Despite habitat loss, mule deer populations have actually been increasing statewide in recent years and Wilcox said, “if the current trend continues, CPW would meet its mule deer population goals for the state by 2020 without spending over $4.5 million to kill a bunch of mountain lions and bears.” WEG states that CPW reported in 2015 that mule deer populations were increasing in the Piceance Basin and that there had been zero incidents of bear predation and very few involving mountain lions. Wilcox said of these approaches to predator management, “not only are they indefensible from a scientific and policy standpoint on their own, but they don’t even appear to be addressing a need to change management of mule deer to increase populations.”
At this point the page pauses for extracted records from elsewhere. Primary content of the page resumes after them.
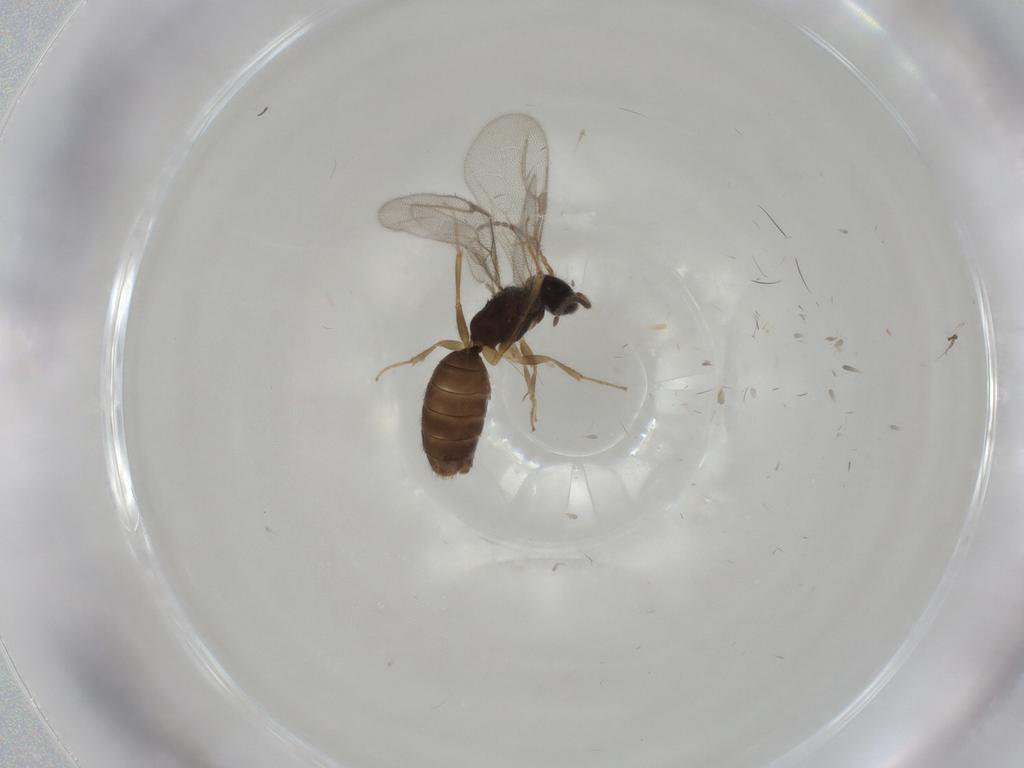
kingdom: Animalia
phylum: Arthropoda
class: Insecta
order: Hymenoptera
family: Bethylidae
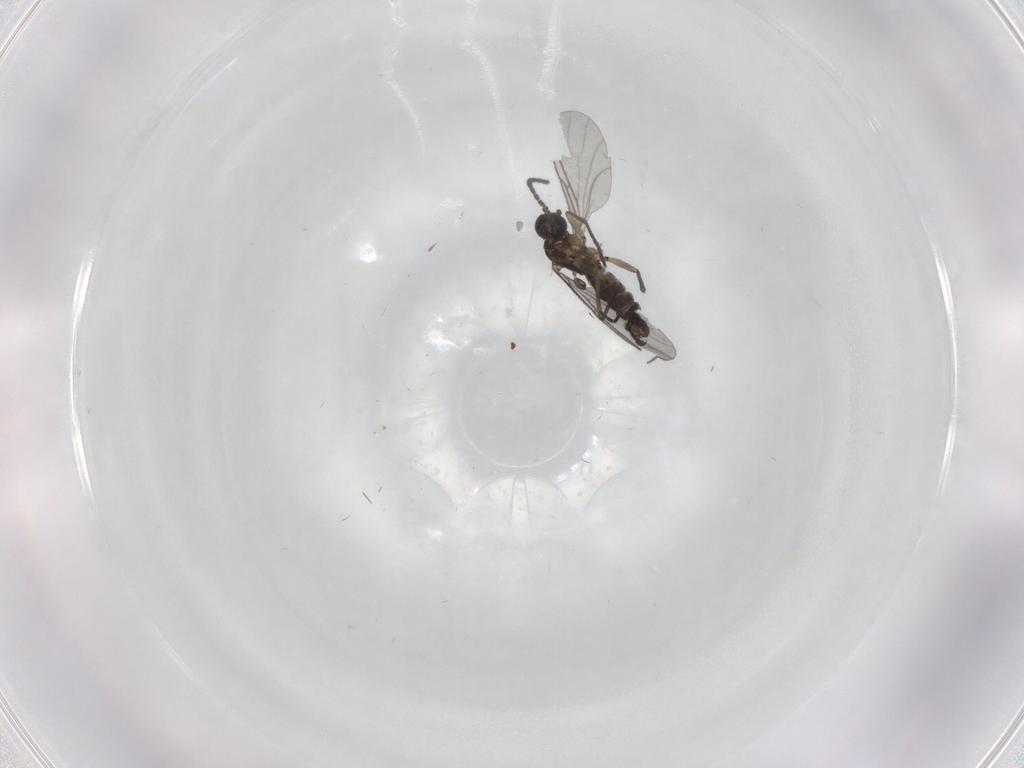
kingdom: Animalia
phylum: Arthropoda
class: Insecta
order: Diptera
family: Sciaridae
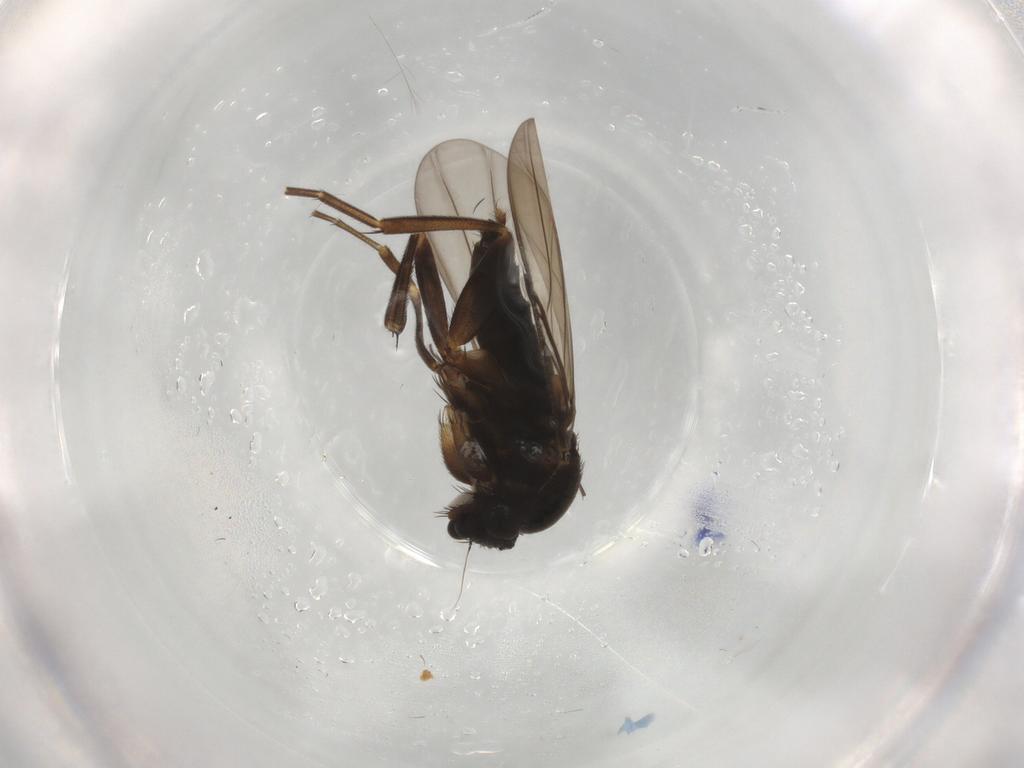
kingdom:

Black Bear Killed by Hunter

WildEarth Guardians has extensive experience holding governmental agencies accountable for unfounded lethal wildlife management practices and forcing them to stop using unscientific strategies. For example, in October 2016, after years of perseverance, WEG won a landmark settlement that put the brakes on the USDA’s expansive predator killing program Wildlife Services. Federal judges found WS was using outdated and inadequate environmental assessments (EAs) and would have to submit new updated EAs for review in order to continue its wildlife eradications in specific areas. The settlement also resulted in a moratorium on wildlife killing for all practical purposes on public lands in Nevada.

Lauren Truitt, CPW’s Statewide Public Information Officer, told EnviroNews Nature on January 23 that the agency has not yet been served the complaint and is declining to comment until it has reviewed it.